Page text:
Does modern Ukraine need a president?
During several weeks, the whole attention of the Ukrainians is focused on the election of the president of the country. However… do we need this position? The experts’ opinions were divided. For example, Dmytro Sinchenko, the head of the public organization Association of Political Sciences, emphasizes that when more than one people answer, no one answers.
“Therefore, the position of the president in Ukraine is the implementation of the main governance principle. The position of the legitimate generally elected head of state is, first of all, a Ukrainian tradition. Our state was successful only with this form of government. Secondly, any country in war needs a president as a Commander-in-Chief. Responsibility is not shared, it is a personal quality, so the parliament or any other collective body of power cannot cope with the duties and functions of the head of state.”
But Liliia Brudnytska, the expert of the Center for Structural Politics “Choice” advocates the elimination of the position of the president, stressing that it imbalances the system of power.
“Even the Constitution of 1996 contains hints that this position will rather disappear in due course: a limited range of powers, lack of the presidential vertical of the power and an accent on representative function. With the political reform of 2004, the president’s functions were limited, but the possibilities for maneuvering and concentration of power were expanded – the president could become the sole ruler through the coalition. The presidents did not just want to be good faces of the state, they began to duplicate the authorities. What is NSDC? It is basically an advisory body under the president of Ukraine, which duplicates the power unit of the Cabinet of Ministers. What is the Reform Council? It is the expert meeting without responsibility, but with its influence. Each president believed that he had too little power, and each of them tried to expand it directly or indirectly: by duplicating various authorities, or indirectly – through blackmailing.”

Instructions for the task:
Replace "Association of Political Sciences" with "Association of Political Studies" in the text on whether Ukraine needs a president, and give the passage that begins at the words "Does modern Ukraine" and stops after "no one answers.".

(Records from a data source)
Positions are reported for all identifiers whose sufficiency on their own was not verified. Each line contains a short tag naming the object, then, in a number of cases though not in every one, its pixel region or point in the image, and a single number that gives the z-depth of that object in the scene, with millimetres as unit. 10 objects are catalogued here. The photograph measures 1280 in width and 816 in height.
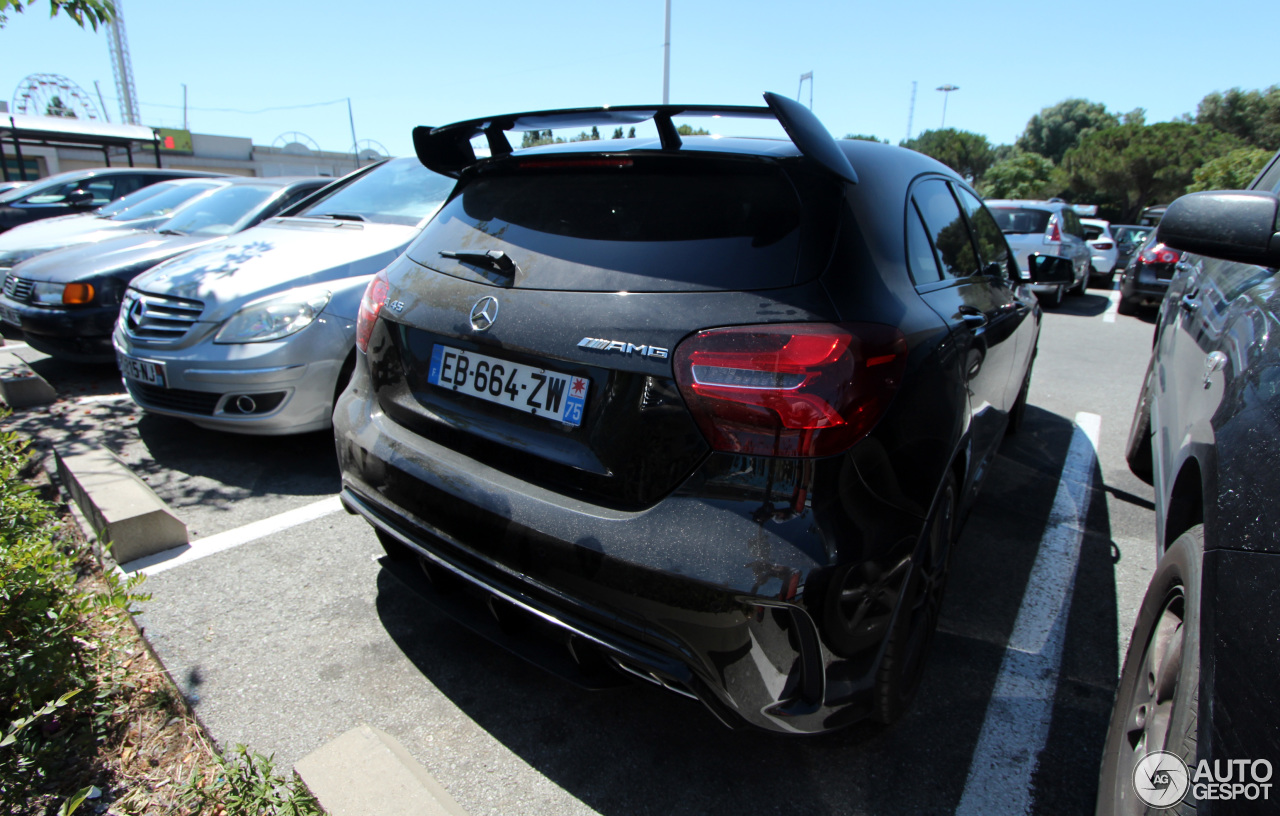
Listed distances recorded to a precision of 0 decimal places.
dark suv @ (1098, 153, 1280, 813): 1032
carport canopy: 16375
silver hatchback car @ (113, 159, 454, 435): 3510
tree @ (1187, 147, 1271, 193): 25141
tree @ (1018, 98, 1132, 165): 71562
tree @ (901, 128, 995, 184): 61156
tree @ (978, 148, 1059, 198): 44312
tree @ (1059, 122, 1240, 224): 37781
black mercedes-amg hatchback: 1496
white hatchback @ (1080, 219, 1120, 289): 14656
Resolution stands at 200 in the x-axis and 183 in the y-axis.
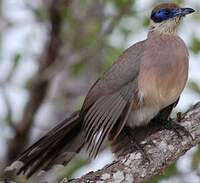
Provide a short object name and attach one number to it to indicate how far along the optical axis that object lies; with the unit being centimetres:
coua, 1041
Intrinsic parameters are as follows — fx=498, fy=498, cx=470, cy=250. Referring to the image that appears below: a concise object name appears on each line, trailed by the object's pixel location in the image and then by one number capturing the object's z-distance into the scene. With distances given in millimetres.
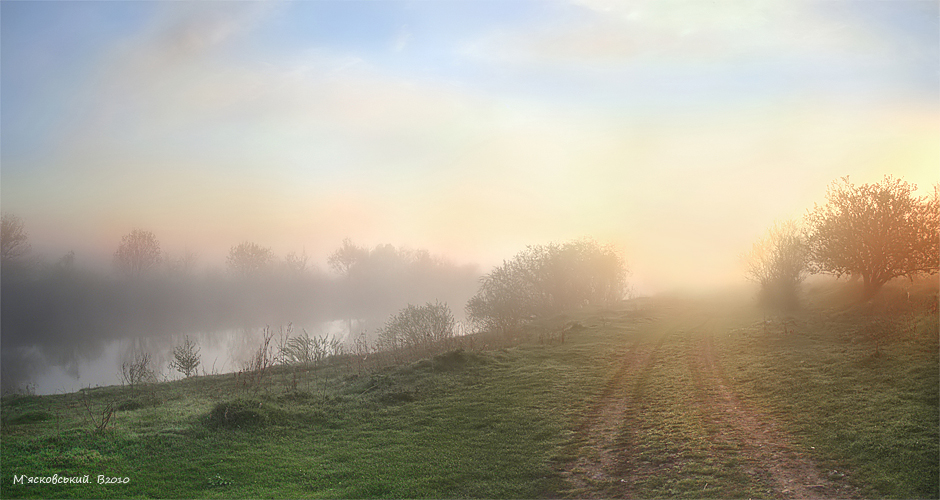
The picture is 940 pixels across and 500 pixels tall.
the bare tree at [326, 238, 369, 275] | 111938
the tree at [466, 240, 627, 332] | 58094
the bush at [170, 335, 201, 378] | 34062
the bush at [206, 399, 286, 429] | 17016
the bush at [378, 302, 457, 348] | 41812
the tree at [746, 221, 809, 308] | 40906
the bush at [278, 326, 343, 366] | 33062
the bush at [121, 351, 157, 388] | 28428
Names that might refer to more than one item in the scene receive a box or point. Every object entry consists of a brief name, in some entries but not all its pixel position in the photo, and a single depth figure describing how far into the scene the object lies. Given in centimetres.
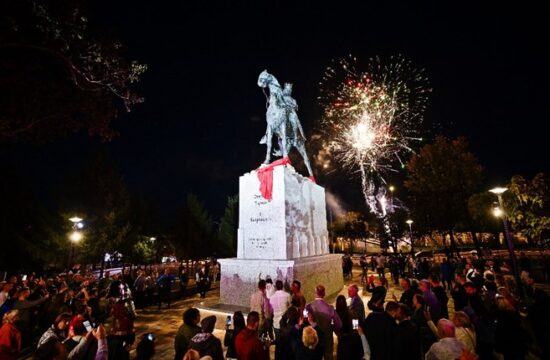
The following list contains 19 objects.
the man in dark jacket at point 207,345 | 356
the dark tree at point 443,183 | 2464
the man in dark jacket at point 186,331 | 397
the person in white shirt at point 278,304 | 570
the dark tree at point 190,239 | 3119
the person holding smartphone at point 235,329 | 426
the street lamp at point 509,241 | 990
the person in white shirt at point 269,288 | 668
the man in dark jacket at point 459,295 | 635
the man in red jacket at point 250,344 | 364
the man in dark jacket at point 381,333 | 388
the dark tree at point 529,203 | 1184
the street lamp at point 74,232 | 1262
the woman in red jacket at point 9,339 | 439
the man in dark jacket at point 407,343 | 383
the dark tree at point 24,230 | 1955
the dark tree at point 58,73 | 684
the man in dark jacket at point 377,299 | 455
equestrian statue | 1076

Reply:
Does modern Ukraine need a president?
During several weeks, the whole attention of the Ukrainians is focused on the election of the president of the country. However… do we need this position? The experts’ opinions were divided. For example, Dmytro Sinchenko, the head of the public organization Association of Political Studies, emphasizes that when more than one people answer, no one answers.